* **Request**:
Report back every line in the data that includes the string "Eğilmez".
───
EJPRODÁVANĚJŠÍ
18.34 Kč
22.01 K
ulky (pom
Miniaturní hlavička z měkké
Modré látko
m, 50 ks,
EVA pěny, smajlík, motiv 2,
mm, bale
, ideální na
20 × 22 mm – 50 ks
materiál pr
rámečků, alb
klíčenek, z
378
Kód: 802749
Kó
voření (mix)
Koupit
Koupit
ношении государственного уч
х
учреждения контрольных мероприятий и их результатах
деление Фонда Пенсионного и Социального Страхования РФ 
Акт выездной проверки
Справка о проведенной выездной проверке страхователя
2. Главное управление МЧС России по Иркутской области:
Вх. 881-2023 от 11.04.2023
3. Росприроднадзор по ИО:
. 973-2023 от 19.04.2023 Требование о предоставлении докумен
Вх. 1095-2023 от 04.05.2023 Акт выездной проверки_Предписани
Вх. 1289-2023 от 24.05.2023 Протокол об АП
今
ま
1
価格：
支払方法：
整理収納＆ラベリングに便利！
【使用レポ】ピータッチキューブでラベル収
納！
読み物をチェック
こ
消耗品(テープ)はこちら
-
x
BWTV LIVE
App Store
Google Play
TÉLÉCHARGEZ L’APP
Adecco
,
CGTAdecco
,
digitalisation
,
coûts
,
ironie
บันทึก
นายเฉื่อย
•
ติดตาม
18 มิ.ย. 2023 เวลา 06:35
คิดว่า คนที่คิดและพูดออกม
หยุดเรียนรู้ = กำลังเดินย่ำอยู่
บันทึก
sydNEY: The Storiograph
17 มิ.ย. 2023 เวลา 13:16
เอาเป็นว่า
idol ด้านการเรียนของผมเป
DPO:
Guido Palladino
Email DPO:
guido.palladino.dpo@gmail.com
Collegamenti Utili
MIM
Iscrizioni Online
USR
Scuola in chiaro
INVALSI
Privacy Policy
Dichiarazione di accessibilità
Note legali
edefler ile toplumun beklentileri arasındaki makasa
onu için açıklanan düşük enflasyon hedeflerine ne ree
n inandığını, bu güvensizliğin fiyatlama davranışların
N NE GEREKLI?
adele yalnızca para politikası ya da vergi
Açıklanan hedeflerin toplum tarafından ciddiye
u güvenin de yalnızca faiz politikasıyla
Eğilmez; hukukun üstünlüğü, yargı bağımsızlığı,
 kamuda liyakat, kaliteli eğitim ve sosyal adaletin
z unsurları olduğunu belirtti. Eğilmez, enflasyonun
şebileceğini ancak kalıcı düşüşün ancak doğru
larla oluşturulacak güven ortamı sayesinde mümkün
───
* **Solution for this task**:
Eğilmez; hukukun üstünlüğü, yargı bağımsızlığı,
z unsurları olduğunu belirtti. Eğilmez, enflasyonun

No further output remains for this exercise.